Is the function $\frac{e^z-1}{e^z+1}$ analytic?
I tried using $\mathop{\lim}\limits_{z\to a} \frac{f(z)-f(a)}{z-a}$, but I didnt really know what to use for $a$.
Is the function $\frac{e^z-1}{e^z+1}$ analytic?
I tried using $\mathop{\lim}\limits_{z\to a} \frac{f(z)-f(a)}{z-a}$, but I didnt really know what to use for $a$.
Yes, if $G$ is the set where the denominator is nonzero, then $f(z)=\frac{e^z-1}{e^z+1}$ is analytic on $G$. This is true because $e^z$ is analytic, constants are analytic, sums of analytic functions are analytic, and quotients of analytic functions are analytic away from zeros of the denominators (and the usual quotient rule for differentiation holds).

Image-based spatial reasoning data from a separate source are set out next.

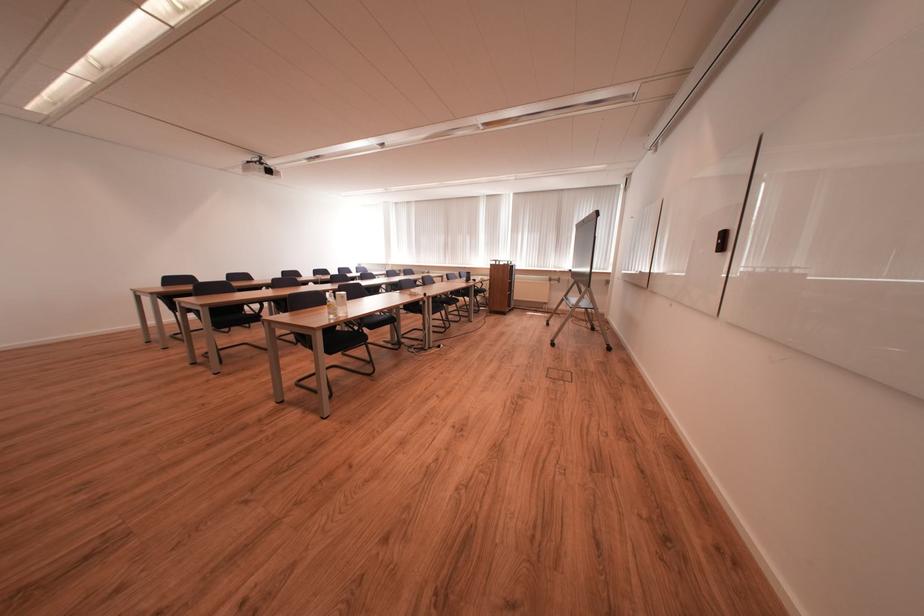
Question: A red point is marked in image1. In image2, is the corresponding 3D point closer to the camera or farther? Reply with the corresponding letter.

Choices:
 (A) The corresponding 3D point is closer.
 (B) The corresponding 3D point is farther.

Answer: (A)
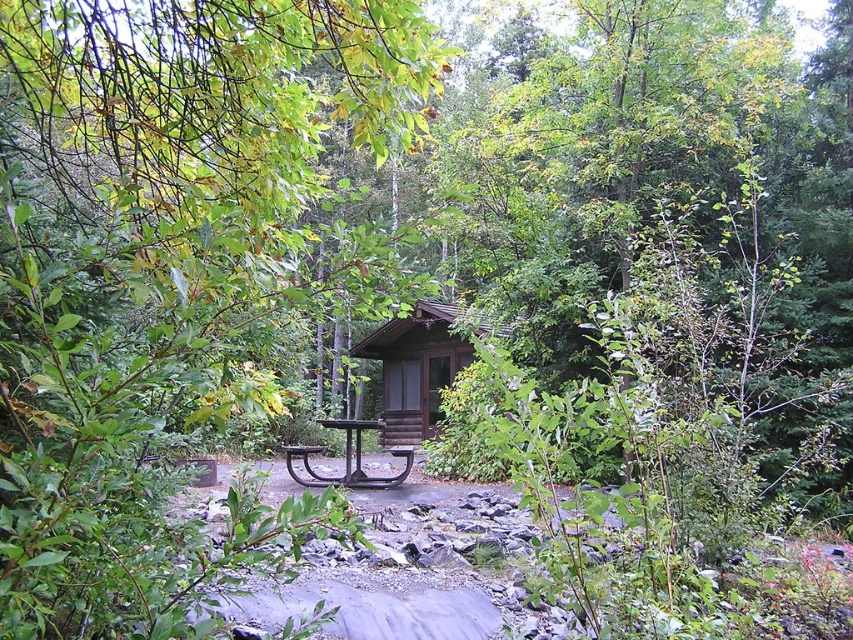
You are standing in the middle of the forest and see the brown wooden hut at center. If you want to reach the hut, in which direction should you walk?

The brown wooden hut at center is located at point 0.577 on the x axis and 0.488 on the y axis, so you should walk towards the center of the image to reach it.

You are standing at point (172, 272) in this autumn forest scene. What object is located exactly at your current position?

The green leafy tree at center is located exactly at point (172, 272).

Based on the photo, you are planning to have a picnic and want to ensure you have shade. You see a green leafy tree at center and a black wrought iron picnic table at center. Which object can provide shade for the picnic table?

The green leafy tree at center is positioned over the black wrought iron picnic table at center, so it can provide shade for the picnic table.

The set where the denominator is $0$ is $\{(2n+1)\pi i:n\in\mathbb{Z}\}$, and $f$ has a simple pole at each point in this set.
if $z=i\pi$ we have problems with denominator because $e^z+1=e^{i\pi}+1=-1+1$ and remember thqt the exponencial function is a periodic function, then $\frac{e^z-1}{e^z+1}$ is not analytic in the point where $e^z+1=0$